ReTabSyn: Realistic Tabular Data Synthesis via Reinforcement Learning
New RL pipeline boosts data utility by 20% in low-data scenarios, focusing on predictive signals.
A research team led by Xiaofeng Lin has introduced ReTabSyn, a novel pipeline for generating synthetic tabular data using reinforcement learning. The core innovation addresses a key weakness in existing deep generative models: their struggle to learn complex data distributions in low-data, imbalanced settings. Instead of striving to replicate the full joint probability distribution of the data—an often inefficient goal—ReTabSyn's training objective directs the generator to prioritize learning the conditional distribution P(y|X). This means the model focuses on preserving the feature correlations most critical for accurate prediction of the target variable, making synthetic data generation far more data-efficient.
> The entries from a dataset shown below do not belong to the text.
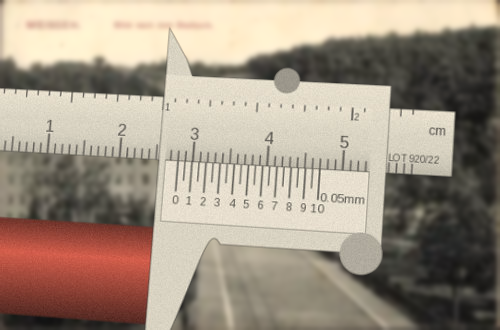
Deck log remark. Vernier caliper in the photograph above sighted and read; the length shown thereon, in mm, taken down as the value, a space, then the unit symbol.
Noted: 28.0 mm
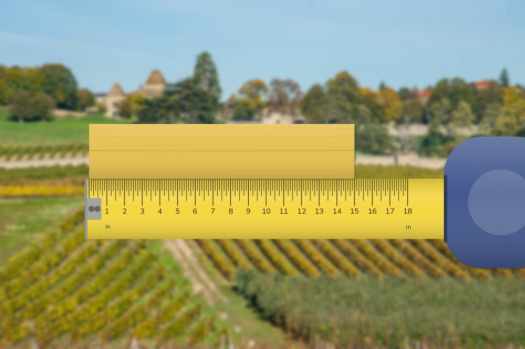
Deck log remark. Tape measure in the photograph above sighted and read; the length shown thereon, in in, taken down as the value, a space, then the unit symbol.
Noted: 15 in
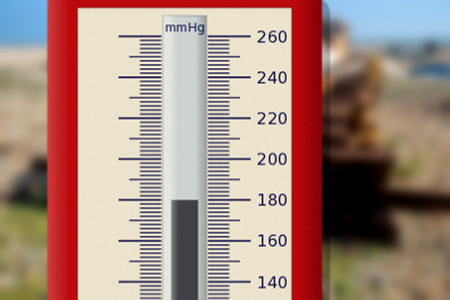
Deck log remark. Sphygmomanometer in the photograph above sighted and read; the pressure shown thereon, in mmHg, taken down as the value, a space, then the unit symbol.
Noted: 180 mmHg
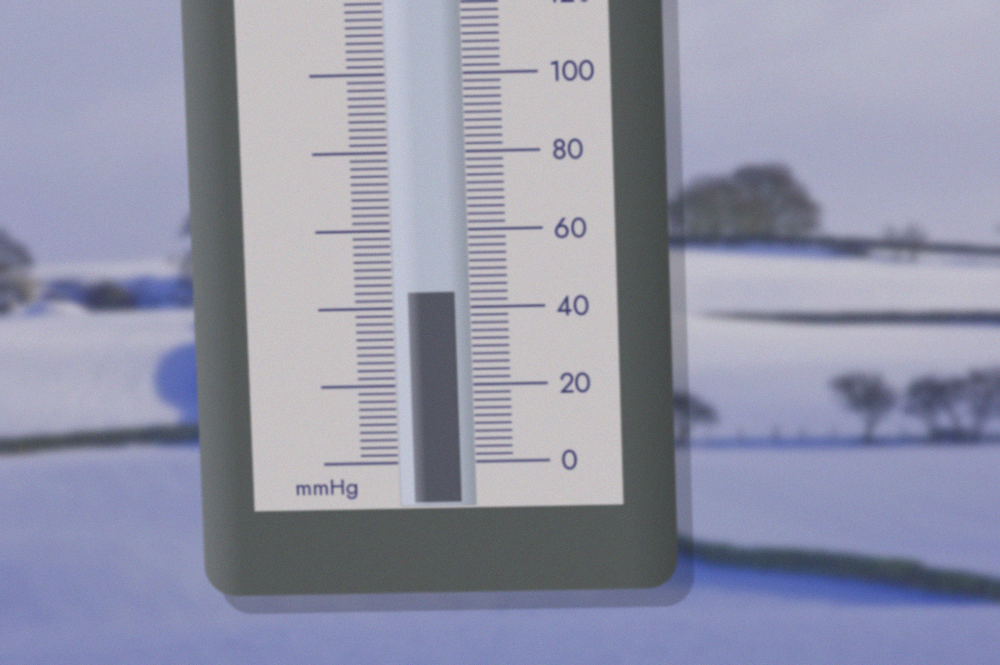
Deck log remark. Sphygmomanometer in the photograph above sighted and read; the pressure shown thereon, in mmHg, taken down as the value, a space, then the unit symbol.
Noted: 44 mmHg
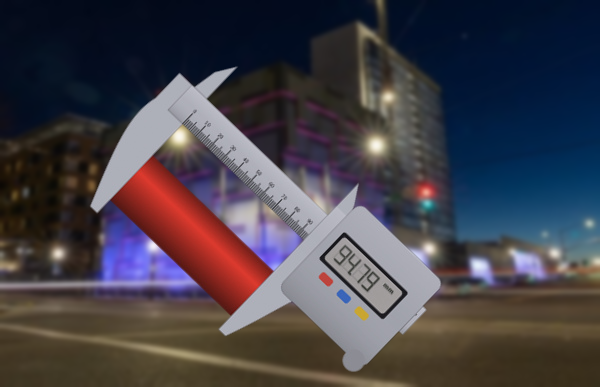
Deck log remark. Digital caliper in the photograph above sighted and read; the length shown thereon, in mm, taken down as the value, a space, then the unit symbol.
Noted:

The system works by providing direct, reinforced feedback to the generator during training, specifically rewarding it for preserving these vital predictive signals. The researchers empirically fine-tuned a language model-based generator using this RL approach. In rigorous benchmarks simulating real-world challenges like small sample sizes, severe class imbalance, and distribution shift, ReTabSyn consistently outperformed current state-of-the-art baselines. The synthetic data it produces leads to stronger downstream model performance, effectively mitigating data scarcity and privacy concerns.
Furthermore, the reinforcement learning framework offers significant extensibility. It can be readily adapted to incorporate expert-specified constraints on the generated observations, allowing for greater control over the synthetic data's properties. This makes ReTabSyn not just a tool for data augmentation, but a flexible platform for creating tailored datasets that adhere to specific business rules or statistical requirements, opening new avenues for secure and efficient data sharing in sensitive domains.
- Focuses on conditional distribution P(y|X) instead of full joint distribution for greater data efficiency
- Uses RL to provide direct feedback, preserving critical feature correlations in low-data scenarios
- Outperforms SOTA baselines on benchmarks with small samples, class imbalance, and distribution shift
Why It Matters
Enables creation of high-utility synthetic data for ML training when real data is scarce, imbalanced, or privacy-sensitive.